Caudle – another try

02.11.2017 by Rotschopf in Medieval cooking

You may remember my try in cooking this alcoholic beverage last year.

I always wanted to try another recipe though, this time using wine and almond milk.

“Take & make a gode mylke of Almaundys y-draw vppe with wyne of Red, whyte is beterre; if it schal be whyte, then strayne yolkys of Eyroun ther-to a fewe. Put ther-to Sugre & Salt, but Sugre y-now; then when it begynneth to boyle, sette it out, & almost flatte; serue it then forth, & euer kepe it as whyte as thou may, & at the dressoure droppe Alkenade ther-on, & serue forth; & if thou wylt haue hym chargeaunt, bynd hym vppe with fflour [of] Rys, other with whetyn floure, it is no fors. And if thou wolt, coloure hym with Safroun, & straw on pouder y-now, & Sugre y-now, & serue f[orth].”

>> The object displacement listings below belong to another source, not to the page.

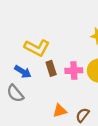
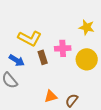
pink cross: (74, 71) -> (63, 48), moved

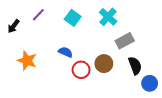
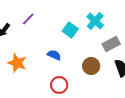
cyan square: (73, 18) -> (70, 30), moved
red circle: (81, 70) -> (59, 85), moved

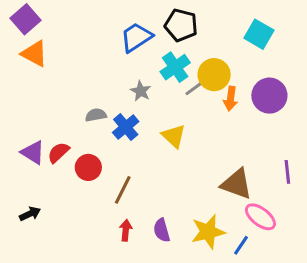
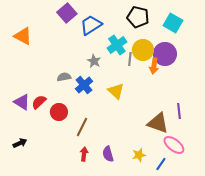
purple square: (25, 19) -> (67, 13), moved
black pentagon: (181, 25) -> (138, 17), moved
gray line: (195, 88) -> (130, 59), turned -48
purple circle: (269, 96) -> (165, 54), moved
purple line: (287, 172) -> (179, 111), moved
yellow star: (208, 232) -> (139, 155), size x0.6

(Two Fifteenth Century Cookery-Books, Harleian MS. 279 (um 1430)

 

We need white wine, almond milk, sugar, rice flour, eggs, saffron and pinch of salt.

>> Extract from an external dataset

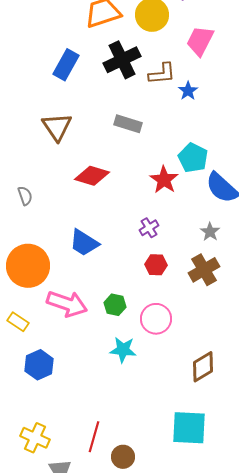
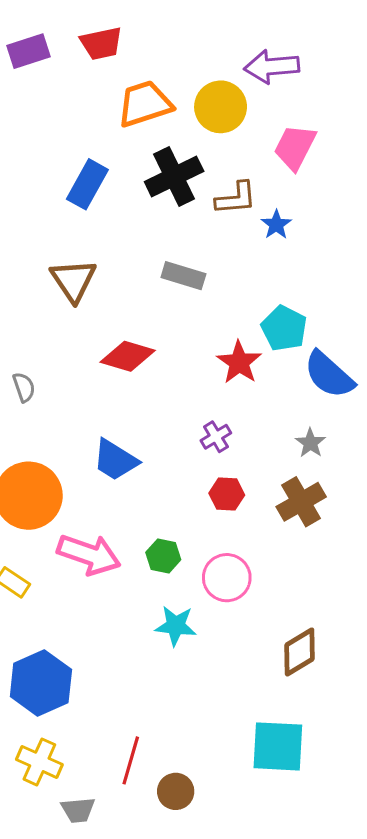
blue hexagon: (39, 365) -> (41, 683), moved, size x1.4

I used about 1/2 l of almond milk and 1/2 l of wine, which I heated with some saffron, it began to foam quite a lot, but it stopped after a time.

  

I separated the 2 eggs and mixed the yolks with app 3 tablespoons of brown sugar (sorry, did not take photos of that, I had to be quick, just stir thoroughly until the eggs and the sugar blend nicely)

When the liquid is hot (not boiling), take it from the heat and ad it to the egg-sugar mixture gradually while mixing with a whisk. Never add the egg to the hot whine, the egg will boil and curdle. When you have added about half of the liquid to the egg, put everything back into the pot and heat again (don’t boil) and keep stirring.

The liquid will thicken a bit in the next 10-15 minutes. You could leave it as is and drink it like that, but I like it even thicker. So I mixed about 2 tablespoons of rice flour with water and added it to the liquid, while still on the heat. It will thicken to a rich milkshake-like texture.

Leave on the heat a bit and then pour into a glass or cup.

This tastes absolutely awesome. I ate cream puffs with wine cream once, that was very similar. By the way, this is really saturating, you only need a small glass for everyone.